**DATASET EXCERPTS**
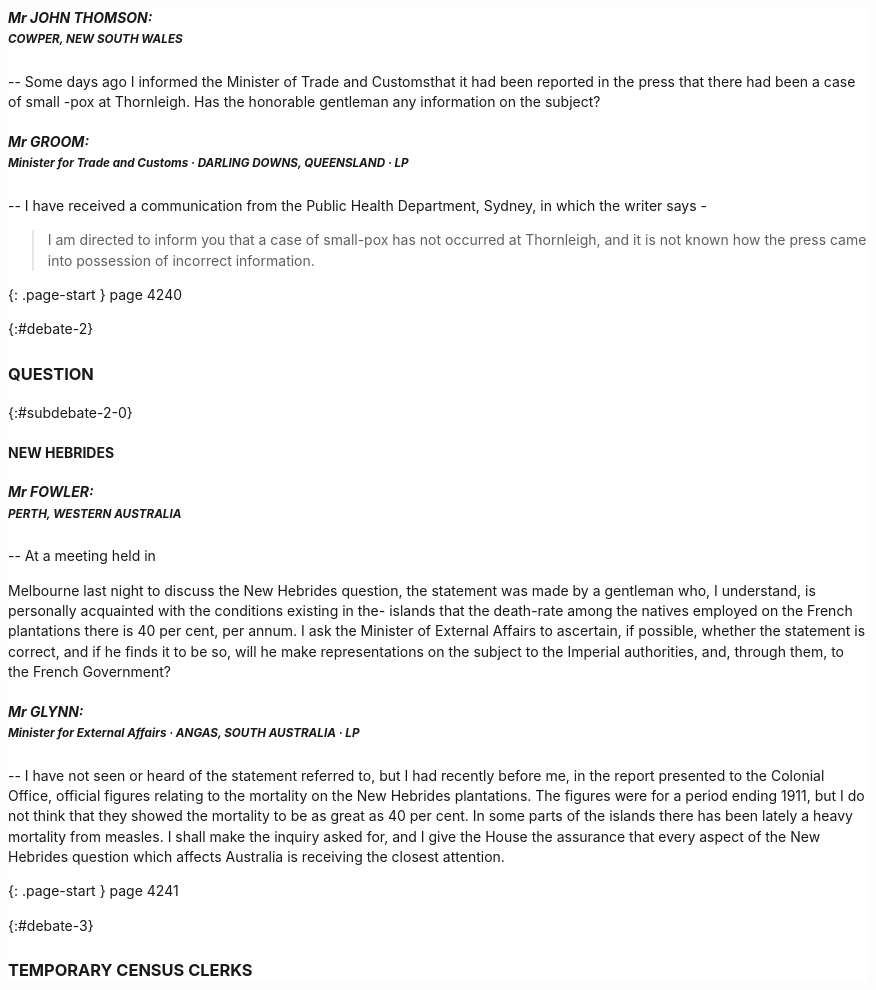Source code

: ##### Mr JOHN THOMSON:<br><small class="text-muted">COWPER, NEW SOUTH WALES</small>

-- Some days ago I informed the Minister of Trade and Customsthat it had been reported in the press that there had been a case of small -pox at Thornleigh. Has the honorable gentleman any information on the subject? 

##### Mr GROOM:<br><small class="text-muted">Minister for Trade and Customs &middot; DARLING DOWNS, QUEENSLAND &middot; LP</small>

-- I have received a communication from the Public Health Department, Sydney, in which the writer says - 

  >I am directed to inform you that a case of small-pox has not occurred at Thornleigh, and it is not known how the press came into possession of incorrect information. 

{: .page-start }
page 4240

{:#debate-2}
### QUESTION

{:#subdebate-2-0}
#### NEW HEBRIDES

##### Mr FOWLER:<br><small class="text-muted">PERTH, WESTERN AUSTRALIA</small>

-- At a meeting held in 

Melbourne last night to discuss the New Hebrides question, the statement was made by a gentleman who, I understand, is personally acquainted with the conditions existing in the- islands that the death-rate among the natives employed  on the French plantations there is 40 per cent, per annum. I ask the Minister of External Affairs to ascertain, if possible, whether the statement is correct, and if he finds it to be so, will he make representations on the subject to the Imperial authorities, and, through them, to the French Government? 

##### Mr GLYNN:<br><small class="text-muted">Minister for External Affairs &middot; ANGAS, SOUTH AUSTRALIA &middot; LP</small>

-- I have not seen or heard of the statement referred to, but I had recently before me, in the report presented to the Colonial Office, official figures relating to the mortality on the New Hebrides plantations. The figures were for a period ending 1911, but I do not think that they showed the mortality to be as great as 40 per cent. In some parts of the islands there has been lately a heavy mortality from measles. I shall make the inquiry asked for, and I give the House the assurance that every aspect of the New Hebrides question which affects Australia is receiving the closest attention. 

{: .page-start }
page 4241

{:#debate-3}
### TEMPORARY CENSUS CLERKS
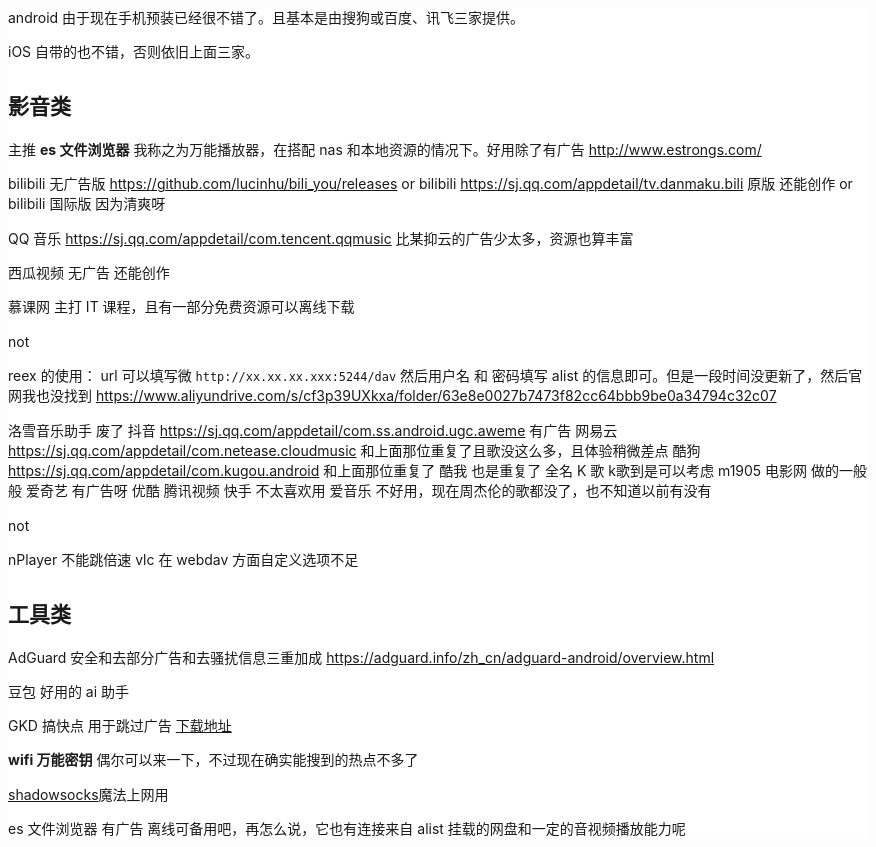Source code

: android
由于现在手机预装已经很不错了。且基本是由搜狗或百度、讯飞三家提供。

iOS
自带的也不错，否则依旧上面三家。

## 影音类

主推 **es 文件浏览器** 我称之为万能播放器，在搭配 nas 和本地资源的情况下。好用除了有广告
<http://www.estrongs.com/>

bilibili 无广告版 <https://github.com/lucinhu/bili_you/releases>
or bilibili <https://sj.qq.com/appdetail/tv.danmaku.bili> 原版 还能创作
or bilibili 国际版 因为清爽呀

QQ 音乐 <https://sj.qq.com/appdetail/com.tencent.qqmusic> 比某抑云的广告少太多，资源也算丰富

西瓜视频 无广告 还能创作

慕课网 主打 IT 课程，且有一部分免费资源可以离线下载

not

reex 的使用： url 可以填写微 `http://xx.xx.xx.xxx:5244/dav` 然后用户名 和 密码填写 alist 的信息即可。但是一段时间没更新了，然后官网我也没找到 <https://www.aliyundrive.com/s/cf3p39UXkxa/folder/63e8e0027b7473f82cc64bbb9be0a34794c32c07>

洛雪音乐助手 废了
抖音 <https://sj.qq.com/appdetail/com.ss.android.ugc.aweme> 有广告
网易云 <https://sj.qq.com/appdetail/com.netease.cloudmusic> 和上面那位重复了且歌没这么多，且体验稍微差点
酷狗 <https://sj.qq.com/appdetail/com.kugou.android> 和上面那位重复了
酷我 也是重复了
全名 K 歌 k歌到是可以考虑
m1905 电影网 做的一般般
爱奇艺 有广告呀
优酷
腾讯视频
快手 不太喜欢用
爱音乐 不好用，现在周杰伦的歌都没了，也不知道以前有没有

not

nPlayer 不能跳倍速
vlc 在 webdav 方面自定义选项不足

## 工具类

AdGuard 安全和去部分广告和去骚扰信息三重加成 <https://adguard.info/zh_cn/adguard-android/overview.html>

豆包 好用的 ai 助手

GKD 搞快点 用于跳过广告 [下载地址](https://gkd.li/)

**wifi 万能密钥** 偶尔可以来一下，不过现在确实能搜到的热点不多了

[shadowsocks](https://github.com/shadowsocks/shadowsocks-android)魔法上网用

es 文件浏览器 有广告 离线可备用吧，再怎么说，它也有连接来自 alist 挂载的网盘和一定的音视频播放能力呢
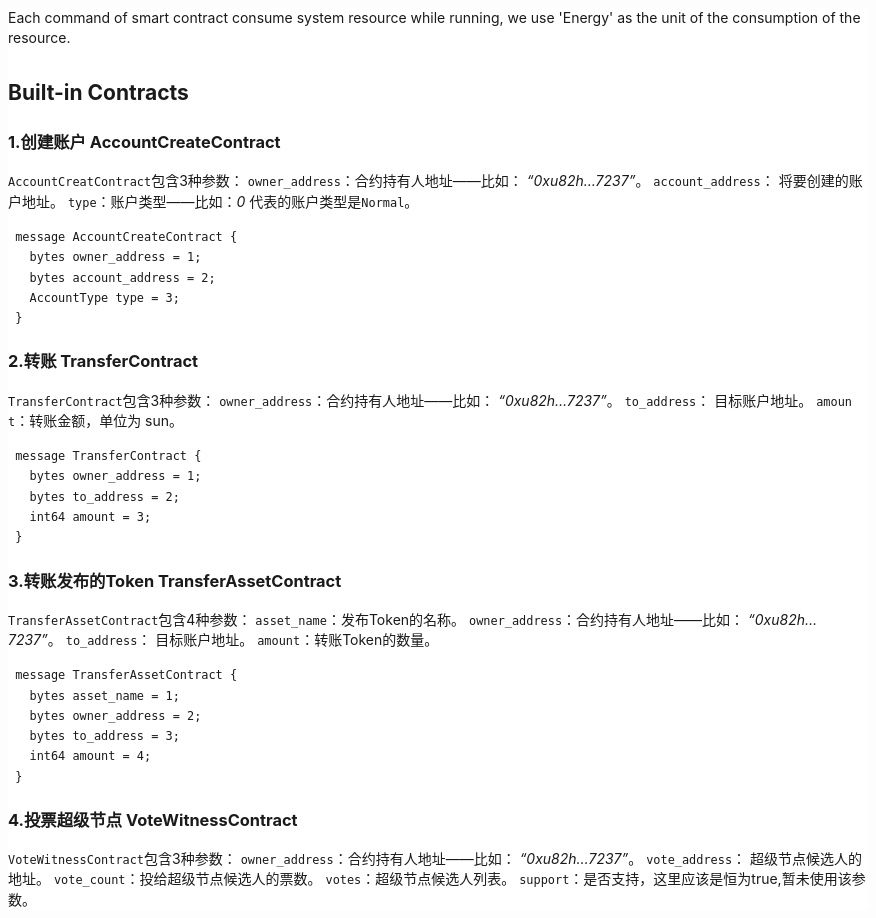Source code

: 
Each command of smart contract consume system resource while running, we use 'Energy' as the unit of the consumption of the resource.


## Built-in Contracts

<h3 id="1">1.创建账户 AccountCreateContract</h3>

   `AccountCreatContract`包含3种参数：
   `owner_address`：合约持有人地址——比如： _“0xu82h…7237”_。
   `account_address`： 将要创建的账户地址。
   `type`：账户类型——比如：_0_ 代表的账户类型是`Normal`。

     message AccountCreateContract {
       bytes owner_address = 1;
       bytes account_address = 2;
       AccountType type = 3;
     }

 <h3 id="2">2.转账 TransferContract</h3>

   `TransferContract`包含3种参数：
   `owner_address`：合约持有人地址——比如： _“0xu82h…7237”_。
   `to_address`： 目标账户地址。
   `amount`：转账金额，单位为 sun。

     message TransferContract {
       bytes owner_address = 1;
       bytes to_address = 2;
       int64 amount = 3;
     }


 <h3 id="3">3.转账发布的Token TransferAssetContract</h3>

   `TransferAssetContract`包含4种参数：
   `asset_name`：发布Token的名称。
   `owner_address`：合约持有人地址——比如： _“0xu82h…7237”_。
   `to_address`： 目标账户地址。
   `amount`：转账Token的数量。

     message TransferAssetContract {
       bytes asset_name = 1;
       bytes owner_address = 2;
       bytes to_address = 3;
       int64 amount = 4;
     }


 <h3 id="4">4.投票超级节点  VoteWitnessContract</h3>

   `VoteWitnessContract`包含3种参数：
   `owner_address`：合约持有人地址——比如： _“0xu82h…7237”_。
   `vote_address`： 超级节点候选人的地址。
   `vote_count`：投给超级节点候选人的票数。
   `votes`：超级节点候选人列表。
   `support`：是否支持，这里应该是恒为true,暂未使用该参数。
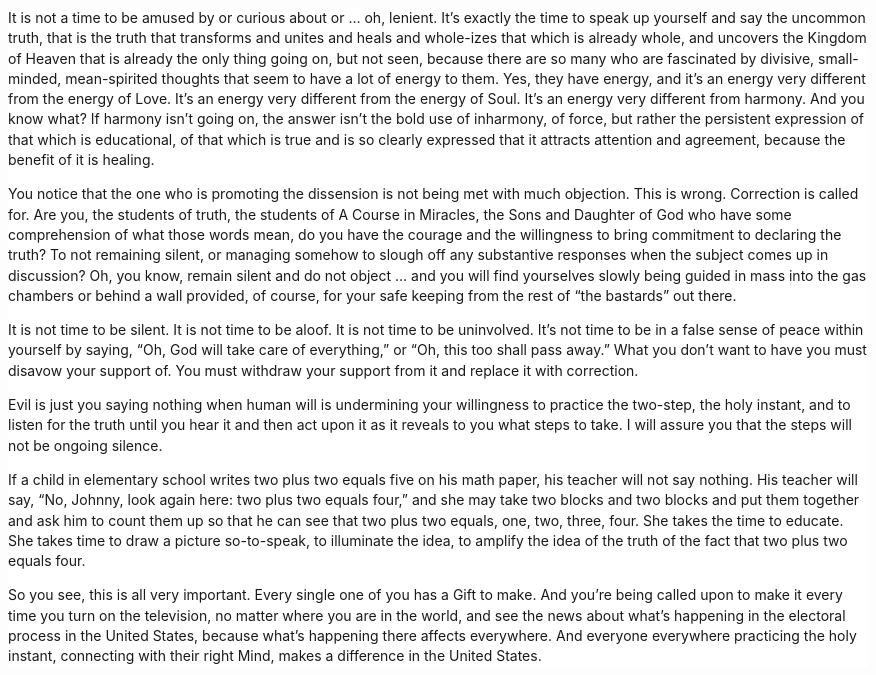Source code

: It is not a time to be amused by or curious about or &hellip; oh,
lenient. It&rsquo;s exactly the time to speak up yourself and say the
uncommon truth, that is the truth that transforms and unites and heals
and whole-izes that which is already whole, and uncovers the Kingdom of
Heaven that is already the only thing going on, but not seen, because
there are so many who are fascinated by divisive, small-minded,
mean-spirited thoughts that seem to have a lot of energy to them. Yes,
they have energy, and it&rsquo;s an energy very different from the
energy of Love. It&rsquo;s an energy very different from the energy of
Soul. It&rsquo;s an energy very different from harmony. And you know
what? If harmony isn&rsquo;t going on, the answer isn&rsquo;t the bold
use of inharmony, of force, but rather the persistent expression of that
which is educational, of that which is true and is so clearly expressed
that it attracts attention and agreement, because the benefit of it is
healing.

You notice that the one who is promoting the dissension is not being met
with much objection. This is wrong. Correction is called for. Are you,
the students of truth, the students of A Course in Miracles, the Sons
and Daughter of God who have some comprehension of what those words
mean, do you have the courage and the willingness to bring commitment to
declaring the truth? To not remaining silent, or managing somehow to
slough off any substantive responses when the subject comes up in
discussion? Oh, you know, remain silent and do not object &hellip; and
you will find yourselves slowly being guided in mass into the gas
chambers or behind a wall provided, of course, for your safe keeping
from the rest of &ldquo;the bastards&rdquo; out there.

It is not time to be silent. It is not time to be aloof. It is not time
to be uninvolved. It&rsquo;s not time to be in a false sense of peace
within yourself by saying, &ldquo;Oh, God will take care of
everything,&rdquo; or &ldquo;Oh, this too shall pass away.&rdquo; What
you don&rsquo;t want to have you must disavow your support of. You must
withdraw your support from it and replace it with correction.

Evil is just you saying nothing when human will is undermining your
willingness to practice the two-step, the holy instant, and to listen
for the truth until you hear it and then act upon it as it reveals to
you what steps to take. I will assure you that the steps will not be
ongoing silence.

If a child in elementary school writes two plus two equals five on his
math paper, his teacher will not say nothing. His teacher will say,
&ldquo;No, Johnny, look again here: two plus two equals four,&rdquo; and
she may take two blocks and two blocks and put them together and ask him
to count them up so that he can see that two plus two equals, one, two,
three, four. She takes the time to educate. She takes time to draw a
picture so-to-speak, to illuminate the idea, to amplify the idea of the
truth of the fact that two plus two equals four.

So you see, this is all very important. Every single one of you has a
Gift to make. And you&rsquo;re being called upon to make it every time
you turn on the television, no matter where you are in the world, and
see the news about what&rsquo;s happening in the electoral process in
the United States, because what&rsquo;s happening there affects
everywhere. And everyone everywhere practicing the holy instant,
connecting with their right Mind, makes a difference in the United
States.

**DIRECTIVE**
Return the material word for word, starting at its beginning and ending at the line containing "-- At a meeting held in", with both ends included and the pictures left out.

**RESPONSE TO THIS EXERCISE**
Source code

: ##### Mr JOHN THOMSON:<br><small class="text-muted">COWPER, NEW SOUTH WALES</small>

-- Some days ago I informed the Minister of Trade and Customsthat it had been reported in the press that there had been a case of small -pox at Thornleigh. Has the honorable gentleman any information on the subject? 

##### Mr GROOM:<br><small class="text-muted">Minister for Trade and Customs &middot; DARLING DOWNS, QUEENSLAND &middot; LP</small>

-- I have received a communication from the Public Health Department, Sydney, in which the writer says - 

  >I am directed to inform you that a case of small-pox has not occurred at Thornleigh, and it is not known how the press came into possession of incorrect information. 

{: .page-start }
page 4240

{:#debate-2}
### QUESTION

{:#subdebate-2-0}
#### NEW HEBRIDES

##### Mr FOWLER:<br><small class="text-muted">PERTH, WESTERN AUSTRALIA</small>

-- At a meeting held in 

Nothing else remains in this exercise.